Davalı vekili; 2000 yılında taraflar arasında sözlü kira sözleşmesi yapıldığını, müvekkilinin kiralanan mağazanın tüm tadilat masraflarını karşıladığını ve davacının 15.000.000.000,00 TL civarındaki borcunu ödediğini, karşılığında müvekkiline boş olarak imzalanan senet verildiğini, ancak davacının daha sonra müvekkilini haksız bir şekilde kiraladığını dükkandan çıkardığını, müvekkilinin de boş olarak verilen senede ödemiş olduğu borç bedelleri toplamını yazdığını, davacının yıllarca senet bedelini ödemediğini, davacının senedin aradaki sözleşmeye aykırı olarak doldurulduğunu yazılı belge ile ispat etmesi gerektiğini savunarak davanın reddini istemiştir.

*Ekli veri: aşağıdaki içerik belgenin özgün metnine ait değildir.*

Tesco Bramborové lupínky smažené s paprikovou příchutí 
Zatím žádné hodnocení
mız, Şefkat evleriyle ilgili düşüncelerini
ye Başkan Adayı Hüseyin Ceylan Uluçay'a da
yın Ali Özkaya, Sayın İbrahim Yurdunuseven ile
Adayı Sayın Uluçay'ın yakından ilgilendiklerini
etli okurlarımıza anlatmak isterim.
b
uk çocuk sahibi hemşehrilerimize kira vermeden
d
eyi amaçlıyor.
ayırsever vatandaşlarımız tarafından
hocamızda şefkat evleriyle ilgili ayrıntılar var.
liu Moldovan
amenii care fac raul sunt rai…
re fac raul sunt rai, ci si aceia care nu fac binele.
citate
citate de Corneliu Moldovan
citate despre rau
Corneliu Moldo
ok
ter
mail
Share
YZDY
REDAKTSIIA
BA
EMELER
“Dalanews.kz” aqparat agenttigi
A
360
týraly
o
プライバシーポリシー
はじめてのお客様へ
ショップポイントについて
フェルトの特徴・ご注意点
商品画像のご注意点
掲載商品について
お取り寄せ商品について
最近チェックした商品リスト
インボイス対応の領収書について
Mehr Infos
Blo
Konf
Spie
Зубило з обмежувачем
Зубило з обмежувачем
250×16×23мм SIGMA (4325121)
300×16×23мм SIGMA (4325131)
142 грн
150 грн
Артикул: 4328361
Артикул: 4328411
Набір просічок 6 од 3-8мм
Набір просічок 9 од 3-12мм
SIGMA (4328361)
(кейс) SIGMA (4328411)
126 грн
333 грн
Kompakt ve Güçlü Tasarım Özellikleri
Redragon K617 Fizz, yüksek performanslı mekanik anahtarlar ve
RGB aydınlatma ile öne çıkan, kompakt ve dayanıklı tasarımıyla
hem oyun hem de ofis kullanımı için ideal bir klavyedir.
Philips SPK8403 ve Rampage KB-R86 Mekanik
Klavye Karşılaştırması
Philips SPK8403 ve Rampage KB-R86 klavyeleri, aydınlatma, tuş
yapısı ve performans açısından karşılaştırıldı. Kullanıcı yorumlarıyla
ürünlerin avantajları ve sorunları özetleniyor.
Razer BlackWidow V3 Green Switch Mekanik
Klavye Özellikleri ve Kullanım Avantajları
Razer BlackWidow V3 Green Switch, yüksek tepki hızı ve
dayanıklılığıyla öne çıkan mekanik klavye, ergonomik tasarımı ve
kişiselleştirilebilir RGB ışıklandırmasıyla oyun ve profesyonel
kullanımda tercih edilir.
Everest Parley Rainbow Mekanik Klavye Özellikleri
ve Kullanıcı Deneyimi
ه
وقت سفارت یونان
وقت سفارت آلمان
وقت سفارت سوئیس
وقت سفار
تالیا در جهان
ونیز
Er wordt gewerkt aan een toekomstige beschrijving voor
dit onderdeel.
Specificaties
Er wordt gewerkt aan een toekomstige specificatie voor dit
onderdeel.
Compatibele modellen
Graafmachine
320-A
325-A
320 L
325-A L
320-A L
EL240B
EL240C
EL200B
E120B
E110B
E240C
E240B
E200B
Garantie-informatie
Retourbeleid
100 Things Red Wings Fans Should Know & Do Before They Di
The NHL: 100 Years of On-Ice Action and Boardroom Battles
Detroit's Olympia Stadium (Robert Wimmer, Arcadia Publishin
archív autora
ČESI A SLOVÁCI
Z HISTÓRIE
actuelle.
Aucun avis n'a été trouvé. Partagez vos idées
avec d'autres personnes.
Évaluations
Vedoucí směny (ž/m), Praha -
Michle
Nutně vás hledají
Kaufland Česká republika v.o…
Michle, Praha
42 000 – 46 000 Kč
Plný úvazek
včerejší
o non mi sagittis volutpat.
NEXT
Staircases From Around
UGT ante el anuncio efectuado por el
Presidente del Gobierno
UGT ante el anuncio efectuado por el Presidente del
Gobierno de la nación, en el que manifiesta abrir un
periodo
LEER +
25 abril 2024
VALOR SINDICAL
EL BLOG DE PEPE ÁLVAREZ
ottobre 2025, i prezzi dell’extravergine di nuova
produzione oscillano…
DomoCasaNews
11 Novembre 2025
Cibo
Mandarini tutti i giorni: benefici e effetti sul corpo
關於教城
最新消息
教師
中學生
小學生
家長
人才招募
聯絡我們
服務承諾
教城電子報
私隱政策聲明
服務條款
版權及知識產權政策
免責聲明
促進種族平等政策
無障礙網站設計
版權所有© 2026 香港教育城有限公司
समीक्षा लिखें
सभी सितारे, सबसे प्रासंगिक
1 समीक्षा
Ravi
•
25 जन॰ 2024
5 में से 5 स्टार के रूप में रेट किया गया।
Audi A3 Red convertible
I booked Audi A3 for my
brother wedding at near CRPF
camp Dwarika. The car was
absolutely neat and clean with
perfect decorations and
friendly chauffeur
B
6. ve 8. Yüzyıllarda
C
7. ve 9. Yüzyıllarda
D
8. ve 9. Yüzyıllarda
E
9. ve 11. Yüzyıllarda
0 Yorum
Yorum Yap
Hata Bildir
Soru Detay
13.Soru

Mahkemece toplanan delillere göre; davalının yargılandığı ceza mahkemesi tarafından alınan rapora göre senet üzerinde bedeli yazı ve rakamla gösteren bölümlerin önüne sonradan ""on"" ve ""1"" şeklinde eklemeler yapılarak senedin tahrif ediliği, bedel 5.000.000.000,00 TL(eski TL) iken 15.000.000.000,00 TL (eski TL) haline getirildiği, davacının borçlu olmadığını iddia ettiği miktarın da senet tahrif edilmek suretiyle artırılan 10.000,00 TL"lik kısma ilişkin olduğu, davacının 5.000,00 TL üzerinden düzenleyerek davalıya verdiğini kabul ettiği senet karşılığında borcu olan 5.000,00 TL"yi ödediğine ilişkin bir iddiada bulunmadığı, bu nedenle davanın 10.000,00 TL"lik kısmının kabulünün gerektiği gerekçesiyle davanın kısmen kabulüne karar verilmiş, hüküm taraf vekillerince temyiz edilmiştir.
1-Dosyadaki yazılara, kararın dayandığı delillerle gerektirici sebeplere, delillerin takdirinde bir isabetsizlik bulunmamasına göre, davacı vekilinin tüm, davalı vekilinin aşağıdaki bendin kapsamı dışında kalan ve yerinde görülmeyen sair temyiz itirazlarının reddi gerekmiştir.
2-Hükme esas alınan Adli Tıp Kurumu raporu ceza davası sırasında alınmış olup ceza mahkemesi kararının kesinleştiğine dair dosyada bilgi ve belgeye rastlanılmamıştır. Bu durumda mahkemece dava konusu senedin miktar bölümündeki tahrifat iddiası ile ilgili olarak ceza mahkemesi kararının kesinleşmesinin beklenilmesi ya da mahkemece bu konuda inceleme yaptırıldıktan sonra deliller hep birlikte değerlendirilerek bir karar verilmesi gerekirken eksik inceleme ile yazılı şekilde hüküm kurulması doğru görülmemiştir.
SONUÇ: Yukarıda 1 nolu bentte açıklanan nedenlerle davacı vekilinin tüm, davalı vekilinin sair temyiz itirazlarının REDDİNE, 2 nolu bentte açıklanan nedenlerle hükmün davalı yararına BOZULMASINA, peşin harcın istek halinde iadesine, 25.02.2013 gününde oybirliğiyle karar verildi.